The "pptrace" prints all lines from a process at the time of their availability, prepending them by [DESCRIPTOR]. After a single review of all processes it stops at the variable with the name defined under "tracer" key so that it doesn't read uselessly. This is unblocked when the variable is modified, and the variable is modified whenever any of the processes reports "readable" fileevent. Like in the parent example, finished processes are removed from the list, and after all processes are finished the command "pptrace" ends.

The "pptrace" gets optionally a lambda that is run at the "vblank" time (all processes were reviewed and the tracer is going to stop on the tracer variable), here it's blocked by a comment so that you can see "time wasted" on unnecessary reads.

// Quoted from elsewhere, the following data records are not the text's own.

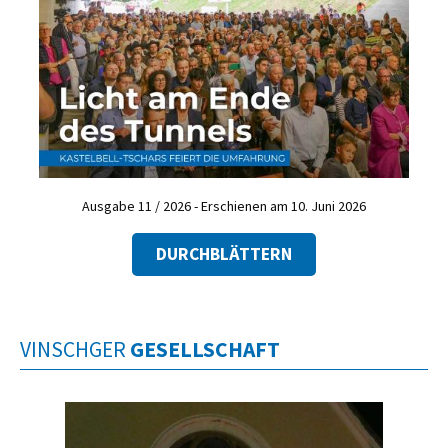
Ausgabe 11 / 2026 - Erschienen am 10. Juni 2026
DURCHBLÄTTERN
VINSCHGER
GESELLSCHAFT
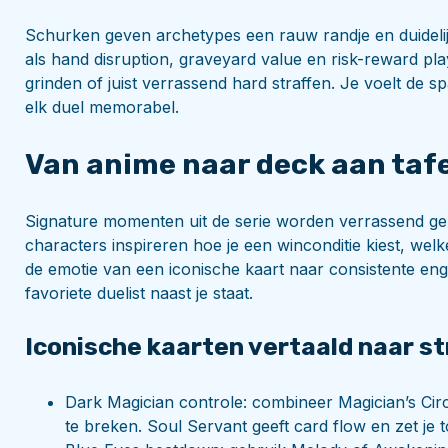
Schurken geven archetypes een rauw randje en duidelij
als hand disruption, graveyard value en risk-reward pla
grinden of juist verrassend hard straffen. Je voelt de s
elk duel memorabel.
Van anime naar deck aan taf
Signature momenten uit de serie worden verrassend gema
characters inspireren hoe je een winconditie kiest, welke
de emotie van een iconische kaart naar consistente engin
favoriete duelist naast je staat.
Iconische kaarten vertaald naar s
Dark Magician controle: combineer Magician’s Ci
te breken. Soul Servant geeft card flow en zet j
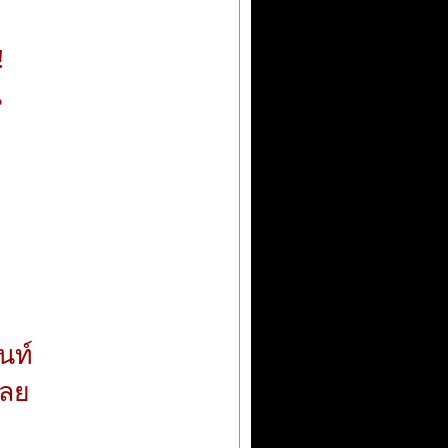
!
น
นท์
เลย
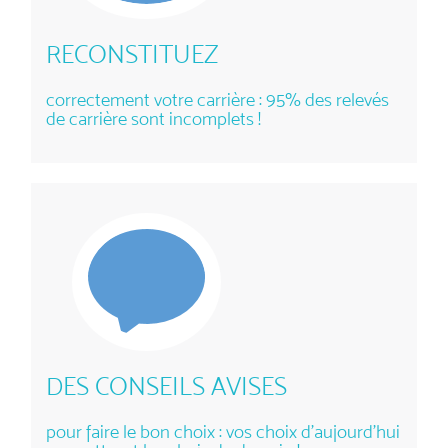
RECONSTITUEZ
correctement votre carrière : 95% des relevés
de carrière sont incomplets !
DES CONSEILS AVISES
pour faire le bon choix : vos choix d'aujourd'hui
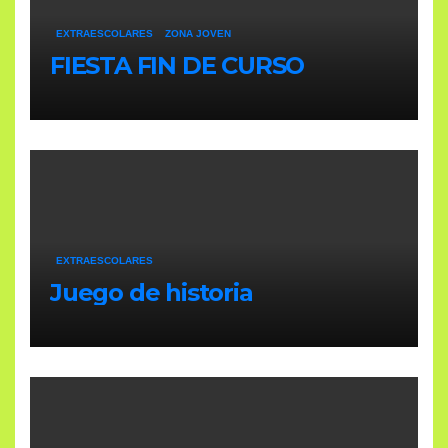
EXTRAESCOLARES
ZONA JOVEN
FIESTA FIN DE CURSO
EXTRAESCOLARES
Juego de historia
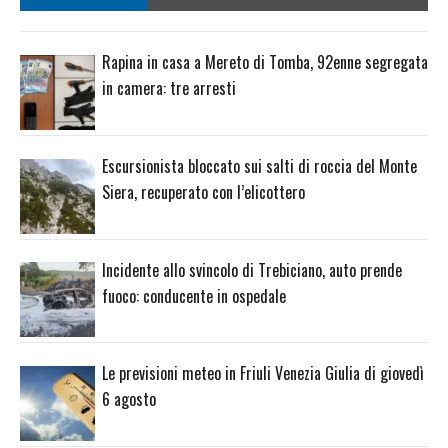
Rapina in casa a Mereto di Tomba, 92enne segregata
in camera: tre arresti
Escursionista bloccato sui salti di roccia del Monte
Siera, recuperato con l’elicottero
Incidente allo svincolo di Trebiciano, auto prende
fuoco: conducente in ospedale
Le previsioni meteo in Friuli Venezia Giulia di giovedì
6 agosto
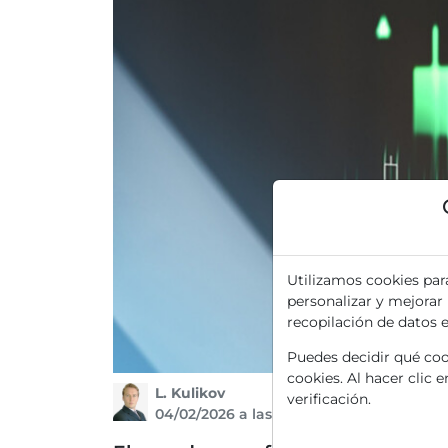
Utilizamos cookies par
personalizar y mejorar
recopilación de datos 
Puedes decidir qué cook
cookies. Al hacer clic 
L. Kulikov
verificación.
04/02/2026 a las 10 h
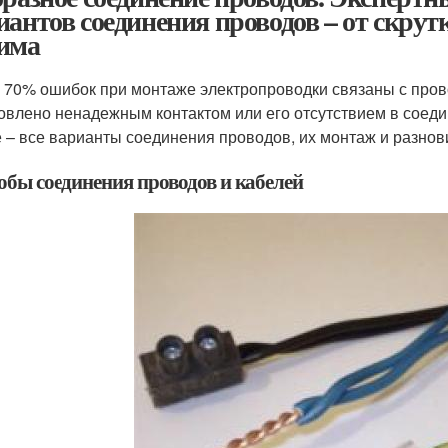
иантов соединения проводов – от скрут
има
 70% ошибок при монтаже электропроводки связаны с пров
овлено ненадежным контактом или его отсутствием в соеди
е – все варианты соединения проводов, их монтаж и разнов
обы соединения проводов и кабелей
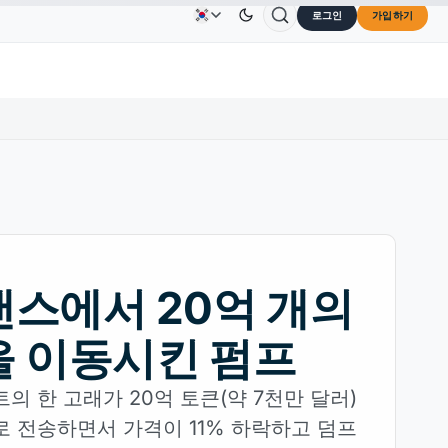
로그인
가입하기
Solana
US$73.45
TRON
US$0.3264
Dogecoin
광고
문의하기
회사 소개
.30%
SOL
↑2.10%
TRX
↓0.30%
DOG
스에서 20억 개의
 이동시킨 펌프
의 한 고래가 20억 토큰(약 7천만 달러)
 전송하면서 가격이 11% 하락하고 덤프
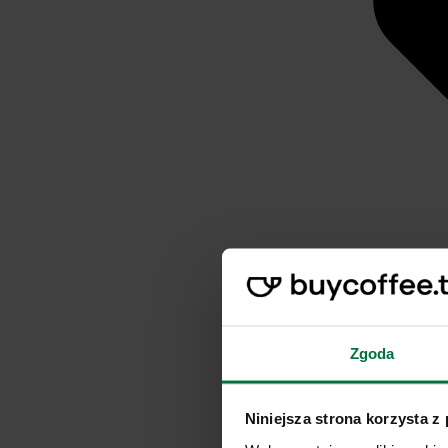
Zgoda
Niniejsza strona korzysta z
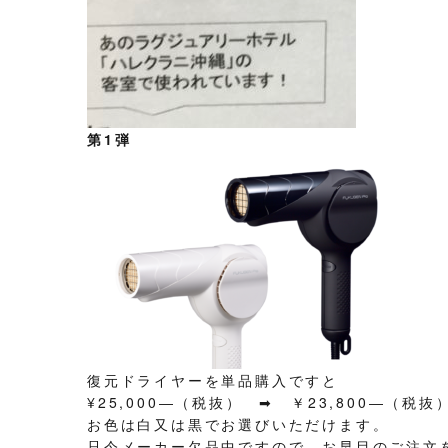
第1弾
復元ドライヤーを単品購入ですと
¥25,000―（税抜） ➡ ￥23,800―（税抜
お色は白又は黒でお選びいただけます。
只今メーカー欠品中ですので、お早目のご注文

This code has been created during the development of Tclmake tool, which is a part of Silvercat Tcl-based build system. Actually this is needed to provide the "parallel build" feature (although this below code is not to be the part of it - it's only the first "proof of concept").
#!/usr/bin/tclsh

proc ppspawn {args} {
    set res ""

    # This is lamah, but I really don't have much choice :)
    set tracername "::S"

    foreach cmd $args {
        set cc [open "|$cmd 2>@stderr"] 
        dict set res $cc command $cmd
        fconfigure $cc -blocking 0 -buffering line
        # cut off the "file" prefix, should it be any other word
        set id [lindex [regexp -inline {[a-zA-Z]*([0-9]+)} $cc] 1]
        if { $id == "" } {
            set id $cc
        }
        append tracername ".$id"
    }

    set all [dict keys $res]
    foreach cc $all {
        fileevent $cc readable "set $tracername $cc"
    }
    dict set res tracer $tracername

    return $res
}

proc pptrace {res {vblank {}}} {

    set tracername [dict get $res tracer]
    set res [dict remove $res tracer]
    set background [dict keys $res]

    while 1 {
        foreach cc $background {
            if {[eof $cc]} {
                if {[set idx [lsearch -exact $background $cc]] >= 0} {
                    set background [lreplace $background $idx $idx]
                }
                catch [close $cc] cres copts
                dict set res $cc result $cres
                dict set res $cc options $copts
            } else {
                # Roll until EOF or EAGAIN.
                # When EAGAIN, it will be retried at the next roll.
                # When EOF, it will be removed from the list at the next roll.
                while { [gets $cc linein] != -1 } {
                    puts "\[$cc\] $linein"
                }
            }
        }

        if {[llength $background] == 0} {
            # All processes finished.
            break
        }
        if { $vblank != "" } {
            apply $vblank $background
        }

        # Ok, now clear the variable
        set $tracername ""
        vwait $tracername
        #puts "UNBLOCKED BY: [set $tracername]"
   }
   return $res
}

set spn [ppspawn {*}$argv]
puts "Started processes:"
dict for {cc data} $spn {
    if { $cc != "tracer" } {
        puts "\[$cc\] [dict get $data command]"
    }
}
set bkp [dict keys $spn]
puts "TRACING: $bkp"
set spn [pptrace $spn]  ;# {bk {puts "--- still running: $bk"}}]
puts "RESULTS:"
dict for {cc data} $spn {
    puts "\[$cc\] [dict get $data command]"
    puts "RESULT: [dict get $data result]  OPTIONS: [dict get $data options]"
}

APN A generalized form of this is the Promise abstraction in other languages like Javascript, C#, Scala etc. A Tcl implementation is available in the promise package.